Amazonの法人向けサービスであるAmazon Businessは2018年の売上高が100億ドル(約1.1兆円)に達する見込みを発表している。この強大なライバルといかに勝負するのか、との問いに対し、オフィス・デポCEOジェリー・スミス氏との共同インタビューの席において、キャプラン氏から直接の回答はなかった。ただ、スミス氏はAmazonが批判を受けた過去の行動に触れ、オフィス・デポとアリババが行なわないことについて、いくつか例を挙げた。

「我々はこれを米ビジネスオーナーたちに友好的なプラットフォームにしたいと、心から考えている。この違いは非常に重要だ。我々は顧客のプライベートレーベル化はしないし、データをかき集めることもしない。[中小企業に]時間と経費を節約してもらえる、信頼の置けるプラットフォームを構築していく」と、スミスは語った。同社は中小企業主をターゲットとしており、自らを彼らと製造業者、双方にとっての友好的なパートナーと位置づけている。

スミス氏いわく、アリババと協議を始めたのは2018年5月、オフィス・デポのインベスターデイ後のことで、同社はその場で中小規模の企業に向けたオンラインマーケットプレイスを設立したい旨を伝えたという。

米国ではなじみの薄いアリババを宣伝するため、オフィス・デポは1800の販売代理店を介し、オフィス・デポの顧客に働きかけていく。同社はまた、インストアブランディングでアリババのマーケットプレイスも販促していく。

第三者たちの見方

市場調査会社イーマーケター(eMarketer)のリテール/eコマースアナリスト、アンドルー・リップスマン氏は、小規模事業主は大半がAmazonを使い慣れているため、オフィス・デポとアリババは苦戦を強いられることになると指摘する。同氏いわく、両社が顧客を勝ち取るには、Amazonよりも友好的なプラットフォームを提供するだけでは足りず、よりシームレスな商品購入体験を創造していく必要があるという。

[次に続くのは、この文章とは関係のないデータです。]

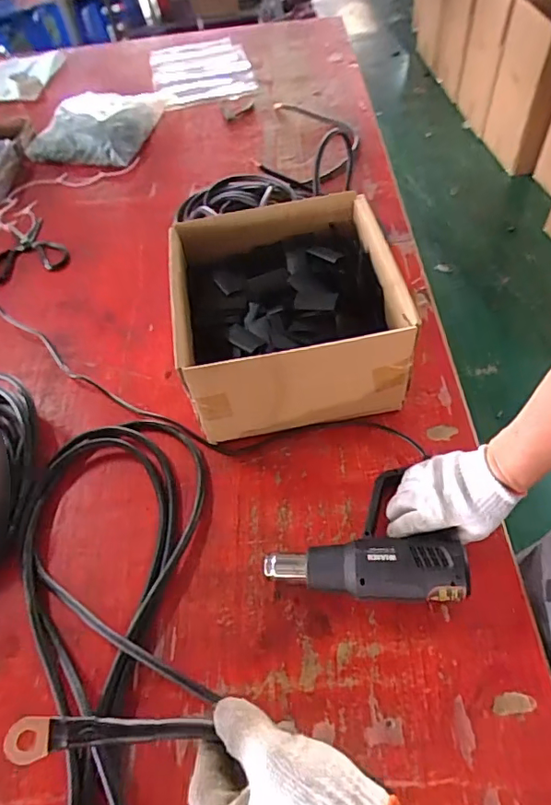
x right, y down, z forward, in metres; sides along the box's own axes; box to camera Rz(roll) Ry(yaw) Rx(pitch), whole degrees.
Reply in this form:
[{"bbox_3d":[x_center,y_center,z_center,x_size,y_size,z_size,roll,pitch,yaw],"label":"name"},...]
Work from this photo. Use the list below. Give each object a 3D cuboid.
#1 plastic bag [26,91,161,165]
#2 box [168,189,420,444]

「とはいえ、彼らはAmazonにおける購買プロセスを前提にBtoB購買プロセスを捉えており、それはつまり、購入者が移行しやすいということでもある。実際の話、顧客がいったん移行したら、引き戻すのは容易ではないともいえる」と、リップスマンは語る。

フランスに拠点を置く大手広告代理店ピュブリシス(Publicis)のチーフコマースストラテジーオフィサー、ジェイソン・ゴールドバーグ氏も、アリババといった既存のマーケットプレイスの利用を決めたオフィス・デポの判断は、万が一両社の関係が壊れた場合、「その時点ですでに、全顧客がAlibaba.comをブックマークしていることになる」ため、リスクが大きいと指摘する。

いずれにせよ、このAmazon時代において、エンドレスアイル(「終わりのない通路」の意味:参考)を持てる機会は魅力的だ。リップスマン氏いわく、「アリババを利用し、エンドレスアイルを手にできれば、競争力は格段に上がる」。